I called her. She chatted with me amiably, mostly about the weather and how the children were doing. When I asked how she was doing, she said that she had landed a contract with a postcard company in Porvoo for a six-card series: she had taken photographs of puppies and combined them with aphorisms about happiness, and the people in Porvoo had promised her that the ‘Happiness puppy’ series would go on sale in the fall in all post offices and kiosks.

I listened to this news and, sitting up on the edge of the bed, said:

‘They say that no one has ever lost any money by underestimating the audience.’

‘The grapes are sour anyway,’ Liisa said, still good-natured.

‘Some grapes are sour,’ I pointed out. Liisa said that she didn’t have time to chat about grapes — she had to hurry to eat with the people from Porvoo.
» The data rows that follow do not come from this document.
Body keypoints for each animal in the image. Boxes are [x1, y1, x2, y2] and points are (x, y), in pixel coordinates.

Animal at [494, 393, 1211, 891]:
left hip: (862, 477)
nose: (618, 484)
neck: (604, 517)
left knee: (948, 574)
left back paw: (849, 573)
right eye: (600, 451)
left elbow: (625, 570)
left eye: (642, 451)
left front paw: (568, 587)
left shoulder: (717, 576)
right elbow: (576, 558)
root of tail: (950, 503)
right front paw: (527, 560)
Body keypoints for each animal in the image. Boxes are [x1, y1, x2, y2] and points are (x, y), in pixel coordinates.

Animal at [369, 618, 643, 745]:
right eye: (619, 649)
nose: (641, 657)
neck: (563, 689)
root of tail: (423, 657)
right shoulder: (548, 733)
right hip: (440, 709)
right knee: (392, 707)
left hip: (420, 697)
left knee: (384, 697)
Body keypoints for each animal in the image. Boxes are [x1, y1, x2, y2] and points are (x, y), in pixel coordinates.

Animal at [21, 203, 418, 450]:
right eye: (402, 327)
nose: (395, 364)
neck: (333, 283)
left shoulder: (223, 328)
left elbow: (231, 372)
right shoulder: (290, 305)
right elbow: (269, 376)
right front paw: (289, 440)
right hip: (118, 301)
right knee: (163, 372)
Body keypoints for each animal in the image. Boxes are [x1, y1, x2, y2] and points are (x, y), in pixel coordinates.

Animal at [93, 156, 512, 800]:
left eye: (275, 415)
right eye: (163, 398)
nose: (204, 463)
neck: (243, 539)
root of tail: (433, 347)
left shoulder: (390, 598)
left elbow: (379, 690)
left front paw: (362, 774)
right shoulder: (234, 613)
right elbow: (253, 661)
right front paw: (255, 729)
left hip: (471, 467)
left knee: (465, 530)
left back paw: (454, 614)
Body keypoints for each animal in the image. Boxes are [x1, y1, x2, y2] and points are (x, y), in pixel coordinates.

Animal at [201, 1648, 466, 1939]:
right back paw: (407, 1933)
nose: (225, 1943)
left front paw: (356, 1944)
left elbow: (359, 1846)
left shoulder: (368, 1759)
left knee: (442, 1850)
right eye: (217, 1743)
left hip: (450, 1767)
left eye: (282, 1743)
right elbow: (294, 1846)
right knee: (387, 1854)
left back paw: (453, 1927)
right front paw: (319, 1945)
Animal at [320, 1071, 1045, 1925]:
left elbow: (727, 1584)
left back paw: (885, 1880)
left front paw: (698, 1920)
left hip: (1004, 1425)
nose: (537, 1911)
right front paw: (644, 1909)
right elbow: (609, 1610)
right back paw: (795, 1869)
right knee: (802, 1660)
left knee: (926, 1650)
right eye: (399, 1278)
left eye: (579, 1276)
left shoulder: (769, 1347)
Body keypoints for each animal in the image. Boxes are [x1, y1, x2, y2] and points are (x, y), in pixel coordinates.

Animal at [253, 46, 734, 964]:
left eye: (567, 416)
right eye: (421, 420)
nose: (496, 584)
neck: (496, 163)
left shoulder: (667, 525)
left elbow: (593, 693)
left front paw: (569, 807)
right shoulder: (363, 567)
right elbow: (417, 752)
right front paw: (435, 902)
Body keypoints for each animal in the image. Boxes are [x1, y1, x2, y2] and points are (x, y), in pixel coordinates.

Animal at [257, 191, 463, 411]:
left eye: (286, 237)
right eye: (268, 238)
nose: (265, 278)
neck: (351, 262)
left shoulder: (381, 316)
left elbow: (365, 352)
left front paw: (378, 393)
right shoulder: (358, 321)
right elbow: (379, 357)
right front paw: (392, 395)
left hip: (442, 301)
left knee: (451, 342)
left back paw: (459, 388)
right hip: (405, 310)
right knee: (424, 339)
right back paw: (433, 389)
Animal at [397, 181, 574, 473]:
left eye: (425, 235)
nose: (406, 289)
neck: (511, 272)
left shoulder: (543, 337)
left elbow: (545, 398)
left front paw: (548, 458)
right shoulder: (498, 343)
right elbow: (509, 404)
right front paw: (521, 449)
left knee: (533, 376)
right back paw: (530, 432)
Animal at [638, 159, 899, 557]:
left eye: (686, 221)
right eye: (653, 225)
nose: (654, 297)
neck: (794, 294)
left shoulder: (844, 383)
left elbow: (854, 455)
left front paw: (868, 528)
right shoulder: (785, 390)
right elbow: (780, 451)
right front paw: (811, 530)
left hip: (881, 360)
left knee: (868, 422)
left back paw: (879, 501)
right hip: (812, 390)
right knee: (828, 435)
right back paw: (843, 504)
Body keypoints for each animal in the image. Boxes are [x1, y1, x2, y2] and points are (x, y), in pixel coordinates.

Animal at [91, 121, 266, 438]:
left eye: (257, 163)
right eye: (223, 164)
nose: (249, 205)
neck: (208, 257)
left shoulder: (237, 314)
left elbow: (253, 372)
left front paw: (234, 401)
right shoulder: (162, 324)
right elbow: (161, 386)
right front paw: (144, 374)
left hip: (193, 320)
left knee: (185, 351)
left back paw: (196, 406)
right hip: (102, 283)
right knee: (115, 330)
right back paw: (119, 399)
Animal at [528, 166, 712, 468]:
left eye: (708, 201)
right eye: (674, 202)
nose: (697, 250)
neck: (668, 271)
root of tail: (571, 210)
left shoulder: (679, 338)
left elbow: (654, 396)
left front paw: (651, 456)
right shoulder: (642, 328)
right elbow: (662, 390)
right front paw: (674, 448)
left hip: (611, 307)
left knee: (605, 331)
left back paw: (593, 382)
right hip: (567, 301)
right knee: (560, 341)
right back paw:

For the rest of the evening, I composed the reports that I had to give about the use of the grant money in my head. I sat down at the table and wrote a draft on hotel stationery:

REPORT ON USE OF GRANT

More than one year ago we undertook the writing of a book entitled Happiness of the Finnish Man. As often happens with large projects, the topic took on a life of its own and focused as the work progressed. The final result of the work is the now complete multicultural art exhibition entitled Sexuality of the Danish Woman. Without the support of your foundation, we would never have been able to complete this ambitious enterprise.